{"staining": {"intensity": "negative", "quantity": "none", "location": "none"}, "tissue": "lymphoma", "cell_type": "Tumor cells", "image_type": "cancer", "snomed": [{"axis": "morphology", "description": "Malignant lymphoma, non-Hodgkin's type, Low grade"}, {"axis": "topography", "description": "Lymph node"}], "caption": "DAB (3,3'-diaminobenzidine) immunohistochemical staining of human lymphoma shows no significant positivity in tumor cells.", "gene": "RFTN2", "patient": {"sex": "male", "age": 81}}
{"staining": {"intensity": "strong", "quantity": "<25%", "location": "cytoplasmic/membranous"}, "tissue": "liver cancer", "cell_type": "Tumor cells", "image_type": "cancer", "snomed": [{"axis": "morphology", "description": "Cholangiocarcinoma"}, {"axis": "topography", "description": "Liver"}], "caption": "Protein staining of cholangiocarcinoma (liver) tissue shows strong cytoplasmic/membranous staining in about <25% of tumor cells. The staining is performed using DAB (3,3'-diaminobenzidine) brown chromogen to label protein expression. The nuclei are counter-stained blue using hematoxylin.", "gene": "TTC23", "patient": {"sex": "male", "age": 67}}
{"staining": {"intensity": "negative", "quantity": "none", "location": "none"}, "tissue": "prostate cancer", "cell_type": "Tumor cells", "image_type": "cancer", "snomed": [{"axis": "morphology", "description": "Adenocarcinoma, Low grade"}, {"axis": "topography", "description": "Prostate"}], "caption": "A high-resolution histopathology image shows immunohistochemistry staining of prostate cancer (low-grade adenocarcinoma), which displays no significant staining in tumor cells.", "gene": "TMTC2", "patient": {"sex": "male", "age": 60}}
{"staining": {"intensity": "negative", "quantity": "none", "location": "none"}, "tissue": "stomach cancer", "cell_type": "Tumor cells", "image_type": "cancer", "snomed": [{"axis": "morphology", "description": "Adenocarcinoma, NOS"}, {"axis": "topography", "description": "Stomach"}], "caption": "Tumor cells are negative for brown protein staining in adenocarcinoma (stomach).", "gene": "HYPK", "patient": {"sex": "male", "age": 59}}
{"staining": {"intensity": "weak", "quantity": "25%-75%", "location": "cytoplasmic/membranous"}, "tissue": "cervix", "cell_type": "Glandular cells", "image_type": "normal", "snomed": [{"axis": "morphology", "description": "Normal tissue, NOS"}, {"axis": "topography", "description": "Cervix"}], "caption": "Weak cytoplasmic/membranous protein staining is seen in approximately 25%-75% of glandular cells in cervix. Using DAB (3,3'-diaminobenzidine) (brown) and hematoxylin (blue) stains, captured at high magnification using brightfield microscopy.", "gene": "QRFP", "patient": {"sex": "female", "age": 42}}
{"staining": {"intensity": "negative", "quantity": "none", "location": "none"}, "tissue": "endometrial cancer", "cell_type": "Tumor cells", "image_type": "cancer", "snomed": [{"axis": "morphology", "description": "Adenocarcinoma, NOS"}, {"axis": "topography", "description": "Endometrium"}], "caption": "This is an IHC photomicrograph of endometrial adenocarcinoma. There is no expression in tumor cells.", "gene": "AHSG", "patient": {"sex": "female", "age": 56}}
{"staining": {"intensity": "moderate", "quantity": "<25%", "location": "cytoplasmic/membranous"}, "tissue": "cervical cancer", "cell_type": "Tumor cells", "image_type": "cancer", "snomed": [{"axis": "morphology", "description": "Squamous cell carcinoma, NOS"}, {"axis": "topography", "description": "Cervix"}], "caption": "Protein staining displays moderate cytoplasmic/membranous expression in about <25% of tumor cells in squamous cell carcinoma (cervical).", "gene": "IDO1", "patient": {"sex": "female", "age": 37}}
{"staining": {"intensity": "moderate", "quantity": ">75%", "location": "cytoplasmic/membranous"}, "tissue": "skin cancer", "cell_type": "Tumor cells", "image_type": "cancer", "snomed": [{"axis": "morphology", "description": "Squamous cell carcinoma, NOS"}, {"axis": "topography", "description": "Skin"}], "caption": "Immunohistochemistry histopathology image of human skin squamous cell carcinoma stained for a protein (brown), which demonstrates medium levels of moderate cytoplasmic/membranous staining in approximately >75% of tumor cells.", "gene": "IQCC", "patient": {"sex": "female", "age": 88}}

◆ ◆ ◆ ◆ ◆ ◆ ◆

### Exercise brief
Every line that holds the word "Cervix" should be copied from the listing.

### Solution
{"staining": {"intensity": "weak", "quantity": "25%-75%", "location": "cytoplasmic/membranous"}, "tissue": "cervix", "cell_type": "Glandular cells", "image_type": "normal", "snomed": [{"axis": "morphology", "description": "Normal tissue, NOS"}, {"axis": "topography", "description": "Cervix"}], "caption": "Weak cytoplasmic/membranous protein staining is seen in approximately 25%-75% of glandular cells in cervix. Using DAB (3,3'-diaminobenzidine) (brown) and hematoxylin (blue) stains, captured at high magnification using brightfield microscopy.", "gene": "QRFP", "patient": {"sex": "female", "age": 42}}
{"staining": {"intensity": "moderate", "quantity": "<25%", "location": "cytoplasmic/membranous"}, "tissue": "cervical cancer", "cell_type": "Tumor cells", "image_type": "cancer", "snomed": [{"axis": "morphology", "description": "Squamous cell carcinoma, NOS"}, {"axis": "topography", "description": "Cervix"}], "caption": "Protein staining displays moderate cytoplasmic/membranous expression in about <25% of tumor cells in squamous cell carcinoma (cervical).", "gene": "IDO1", "patient": {"sex": "female", "age": 37}}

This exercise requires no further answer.